Résultat: comme beaucoup d’autres pères dans sa situation, Hui Chi-ming a dû quitter son travail pour pouvoir s’occuper de ses enfants. Ayant vite épuisé ses maigres ressources, la famille s’est retrouvée à l’assistance publique. Ce qui a provoqué honte, anxiété et culpabilité chez les enfants, déjà perturbés par l’absence de leur mère. Aujourd’hui, avec l’arrivée de celle-ci, les enfants vont mieux. Le père a pu retrouver un boulot. L’espoir renaît.
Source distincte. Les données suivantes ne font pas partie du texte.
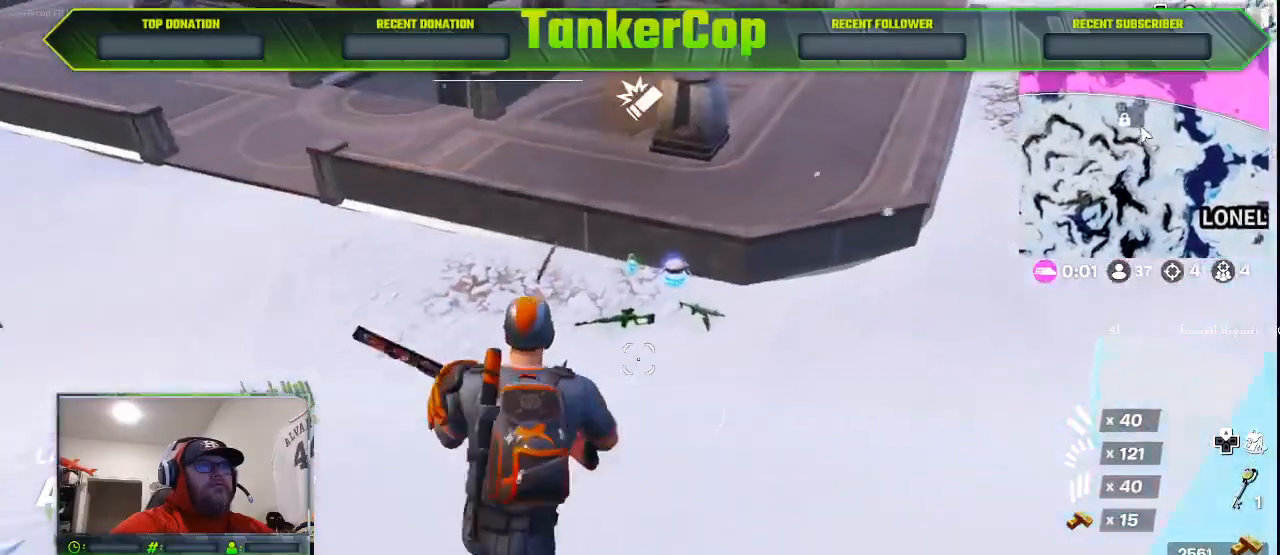
{"dt_ms": 500, "buttons": [], "left_stick": "up-right", "right_stick": "center", "events": [[433, "right_stick", "center"]]}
Un calvaire pour 100’000 familles
Si le calvaire des Hui a heureusement pris fin, il n’en va pas de même pour tous. A Hong Kong, quelque 100’000 familles continuent à souffrir de séparation. «Le fruit d’une politique aberrante qui viole les conventions de l’ONU sur les droits de l’enfant, déclare Ho Hei-wah, directeur de la SoCO. Concrètement, le gouvernement chinois accorde des permis d’émigration selon un système de quotas injuste et arbitraire dans son application. De fait, les autorités chinoises traitent les cas sur une base individuelle et non familiale. Il y a une file d’attente pour les mères et une autre pour les enfants. Un enfant pourra donc recevoir un permis, mais pas sa mère, ou inversement. Les déchirements familiaux sont donc programmés».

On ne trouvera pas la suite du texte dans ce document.